**YOUR GOAL**
Isolate every line in the data with the string "size" and copy it.

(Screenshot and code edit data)
..........

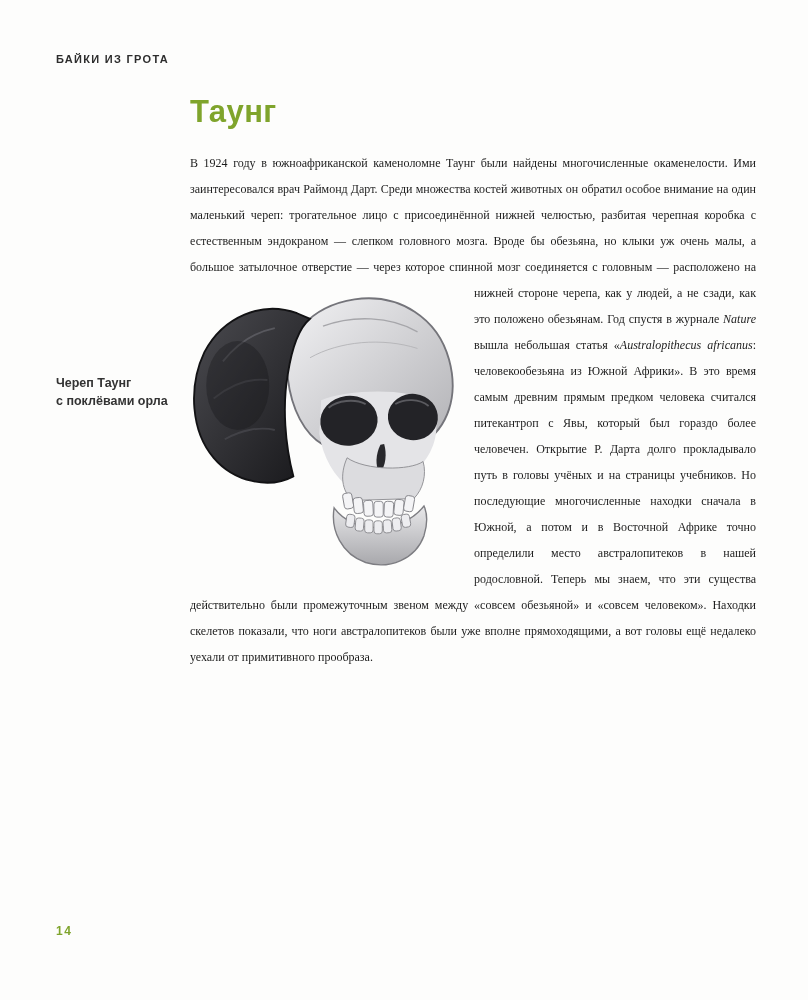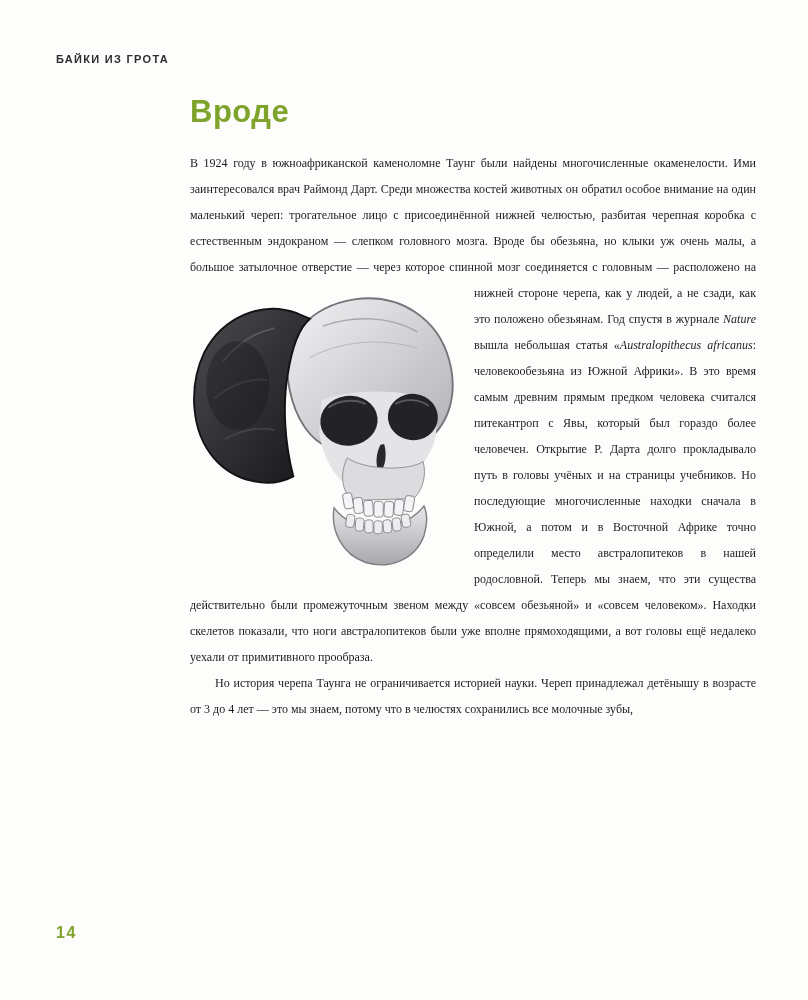--- a/index.html
+++ b/index.html
@@ -41,33 +41,33 @@
   .margin-caption{
     position:absolute;left:56px;top:374px;width:120px;
     font-family:"Liberation Sans", sans-serif;
     font-size:12.5px;font-weight:bold;line-height:1.45;
     color:#333333;
     white-space:pre-line;
   }
   .page-number{
     position:absolute;left:56px;top:924px;
     font-family:"Liberation Sans", sans-serif;
-    font-size:16px;font-weight:bold;letter-spacing:1.5px;
+    font-size:12px;font-weight:bold;letter-spacing:1.5px;
     color:#7fa42c;
   }
 </style>
 </head>
 <body>
 
 <div class="page">
 
   <div class="running-head">БАЙКИ ИЗ ГРОТА</div>
 
   <div class="main-column">
-    <h1 class="section-title">Вроде</h1>
+    <h1 class="section-title">Таунг</h1>
 
     <div class="body-text">
       <p><span>В 1924 году в южноафриканской каменоломне Таунг были найдены многочисленные окаменелости. Ими заинтересовался врач Раймонд Дарт. Среди множества костей животных он обратил особое внимание на один маленький череп: трогательное лицо с присоединённой нижней челюстью, разбитая черепная коробка с естественным эндокраном — слепком головного мозга. Вроде бы обезьяна, но клыки уж очень малы, а большое затылочное отверстие — через которое спинной мозг соединяется с головным — расположено на нижней стороне черепа, как у людей,</span><span class="skull-float"><svg width="278" height="292" viewBox="0 0 300 312" xmlns="http://www.w3.org/2000/svg">
         <defs>
           <linearGradient id="gcr" x1="0" y1="0" x2="1" y2="1">
             <stop offset="0" stop-color="#f2f2f4"></stop>
                   <stop offset="1" stop-color="#b0b0b4"></stop>
           </linearGradient>
           <linearGradient id="gdk" x1="0" y1="0" x2="1" y2="1">
             <stop offset="0" stop-color="#4b4b50"></stop>
@@ -113,20 +113,21 @@
           <rect x="225" y="251" width="9" height="14" rx="3" transform="rotate(-7 229 258)"></rect>
           <rect x="235" y="247" width="9" height="14" rx="3" transform="rotate(-10 239 254)"></rect>
         </g>
 
         <path d="M122,30 C84,16 42,34 22,72 C4,110 8,158 32,186 C54,212 92,220 118,206 C109,172 106,130 112,96 C116,70 124,46 136,36 Z" fill="url(#gdk)" stroke="#121214" stroke-width="2"></path>
         <path d="M42,82 C58,62 78,50 98,46" stroke="#606066" stroke-width="2" fill="none" opacity="0.8"></path>
         <path d="M32,122 C52,106 72,100 90,102" stroke="#55555b" stroke-width="2" fill="none" opacity="0.7"></path>
         <path d="M44,166 C62,156 82,152 98,156" stroke="#4a4a50" stroke-width="2" fill="none" opacity="0.7"></path>
         <ellipse cx="58" cy="108" rx="34" ry="48" fill="#141417" opacity="0.35"></ellipse>
       </svg></span><span> а не сзади, как это положено обезьянам. Год спустя в журнале </span><span class="ital">Nature</span><span> вышла небольшая статья «</span><span class="ital">Australopithecus africanus</span><span>: человекообезьяна из Южной Африки». В это время самым древним прямым предком человека считался питекантроп с Явы, который был гораздо более человечен. Открытие Р. Дарта долго прокладывало путь в головы учёных и на страницы учебников. Но последующие многочисленные находки сначала в Южной, а потом и в Восточной Африке точно определили место австралопитеков в нашей родословной. Теперь мы знаем, что эти существа действительно были промежуточным звеном между «совсем обезьяной» и «совсем человеком». Находки скелетов показали, что ноги австралопитеков были уже вполне прямоходящими, а вот головы ещё недалеко уехали от примитивного прообраза.</span></p>
-      <p class="indented">Но история черепа Таунга не ограничивается историей науки. Череп принадлежал детёнышу в возрасте от 3 до 4 лет — это мы знаем, потому что в челюстях сохранились все молочные зубы,</p>
     </div>
   </div>
 
+  <div class="margin-caption">Череп Таунг
+с поклёвами орла</div>
 
   <div class="page-number">14</div>
 
 </div>
 
 </body></html>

..........

**WRITTEN ANSWER**
     font-size:12.5px;font-weight:bold;line-height:1.45;
-    font-size:16px;font-weight:bold;letter-spacing:1.5px;
+    font-size:12px;font-weight:bold;letter-spacing:1.5px;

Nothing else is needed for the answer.